Lack of judgment
Posted on April 11th, 2017

Editorial Island

We quoted National Unity Alliance Leader Azath Salley, in yesterday’s main news item, as saying President Maithripala Sirisena had assured him that the established procedures would be followed in appointing judges. The President is only making a virtue of necessity! Having promised to usher in good governance, the government cannot act in contravention of time-honoured procedures. Similarly, Salley ought to give a pledge to the public that established procedures will also be followed in removing judges. For, in 2015, his efforts to make the then Chief Justice Mohan Peiris resign left a bad taste in many a mouth.

It is heartening that sanity has shown signs of prevailing at long last. President Sirisena has incurred the wrath of judicial officers by intervening to appoint a lawyer, named Ramanathan Kannan, to the High Court at the expense of a number of deserving District Court judges. He has not only landed the respected member of the unofficial bar in an embarrassing position but also cut a very pathetic figure himself. Now, it is alleged that the government has discriminated against two senior Appeal Court judges in trying to appoint the President of the Court of Appeal. It is said to be planning to appoint a judge of its choice to that post. Such political interference with judicial appointments is antithetical to the concept of good governance the present government pretends to cherish.

Anything King Midas touched turned into gold instantly. Our political leaders, who are full of themselves, have a remarkable ability to turn anything into a total mess by simply touching it. This is why they must never lay their hands on vital state institutions like the judiciary.

Those who expected the present administration, which promised a radical break from its predecessor’s style of governance, to make a difference are disappointed. The manner in which Chief Justice Peiris was ousted immediately after the 2015 regime change came as a shock. The Rajapaksa government abused its power to impeach Chief Justice Dr. Shirani Bandaranayake wrongfully and President Maithripala Sirisena misused his executive powers to get rid of CJ Peiris to pave the way for the reinstatement of Bandaranayake. The incumbent dispensation seems to think that two wrongs always make a right!
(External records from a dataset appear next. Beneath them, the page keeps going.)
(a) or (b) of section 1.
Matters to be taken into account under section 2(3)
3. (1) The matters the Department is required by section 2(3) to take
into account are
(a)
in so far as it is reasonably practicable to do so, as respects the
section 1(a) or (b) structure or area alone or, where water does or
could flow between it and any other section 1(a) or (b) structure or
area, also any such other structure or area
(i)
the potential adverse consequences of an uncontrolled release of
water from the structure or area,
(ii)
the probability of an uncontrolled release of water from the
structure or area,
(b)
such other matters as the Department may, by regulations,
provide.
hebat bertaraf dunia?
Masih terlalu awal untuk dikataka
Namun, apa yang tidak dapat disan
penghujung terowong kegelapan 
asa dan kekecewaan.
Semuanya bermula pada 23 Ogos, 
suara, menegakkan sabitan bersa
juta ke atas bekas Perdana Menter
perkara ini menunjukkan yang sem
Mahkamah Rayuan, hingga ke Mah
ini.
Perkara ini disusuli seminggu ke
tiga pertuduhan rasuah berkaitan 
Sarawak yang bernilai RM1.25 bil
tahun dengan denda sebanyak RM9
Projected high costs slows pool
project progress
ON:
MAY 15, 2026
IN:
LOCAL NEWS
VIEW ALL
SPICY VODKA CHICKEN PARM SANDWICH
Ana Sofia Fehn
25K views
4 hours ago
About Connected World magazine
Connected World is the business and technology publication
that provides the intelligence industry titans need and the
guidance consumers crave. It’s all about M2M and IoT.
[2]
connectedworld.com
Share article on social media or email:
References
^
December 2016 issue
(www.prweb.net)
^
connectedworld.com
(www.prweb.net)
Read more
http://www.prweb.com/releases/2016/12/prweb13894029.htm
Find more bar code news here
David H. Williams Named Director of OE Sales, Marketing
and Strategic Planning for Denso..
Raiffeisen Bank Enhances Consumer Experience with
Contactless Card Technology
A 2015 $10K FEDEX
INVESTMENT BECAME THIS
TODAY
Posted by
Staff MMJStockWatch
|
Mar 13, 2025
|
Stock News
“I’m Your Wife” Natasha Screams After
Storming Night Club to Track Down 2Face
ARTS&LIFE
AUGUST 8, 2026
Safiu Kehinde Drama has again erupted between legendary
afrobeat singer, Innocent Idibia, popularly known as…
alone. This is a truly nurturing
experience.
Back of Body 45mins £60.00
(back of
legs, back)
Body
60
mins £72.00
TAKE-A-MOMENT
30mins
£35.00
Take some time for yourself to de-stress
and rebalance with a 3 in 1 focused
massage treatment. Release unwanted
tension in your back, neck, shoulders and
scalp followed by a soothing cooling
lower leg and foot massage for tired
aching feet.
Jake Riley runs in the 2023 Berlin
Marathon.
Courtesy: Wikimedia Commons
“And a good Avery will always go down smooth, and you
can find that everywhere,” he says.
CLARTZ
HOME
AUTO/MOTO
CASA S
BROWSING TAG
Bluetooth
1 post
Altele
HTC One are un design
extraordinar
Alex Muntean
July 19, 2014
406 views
President Sirisena should desist from interfering in judicial appointments or resorting to any action which can be construed as a violation of the Constitution, for his own sake. It is only too well known that there is a not-so-cold war between the UNP and the SLFP in the yahapalana government. The SLFP and the UNP members of the Cabinet are at one another’s jugular in a bid to consolidate their power at the centre. This conflict is bound to come to a head sooner or later though the yahapalana leaders are papering over the cracks. If the SLFP-UNP political marriage collapses, the President will be reduced to a mere figurehead. The only way he can avoid such a fate is to capture power in Parliament. This is not a possibility in that the JO, which has within its ranks 50 UPFA MPs, has already said it won’t work together with the SLFP (Maithri faction) on the President’s terms. So, only the UNP has the potential to control Parliament by engineering some crossovers from the SLFP if need be. The JO is likely to remain aloof in such a situation deriving a perverse pleasure from its bete noire, Sirisena, stewing in his own juice. Odds are stacked against the President on the political front.

President Sirisena had no qualms about joining forces with the UNP to achieve his presidential ambitions at the expense of the SLFP. Likewise, the JO is likely to cooperate with anyone desirous of seeing the back of the President.

The need for President Sirisena to tread cautiously and ensure that all his actions are well within the constitutionally prescribed limits cannot be overemphasised.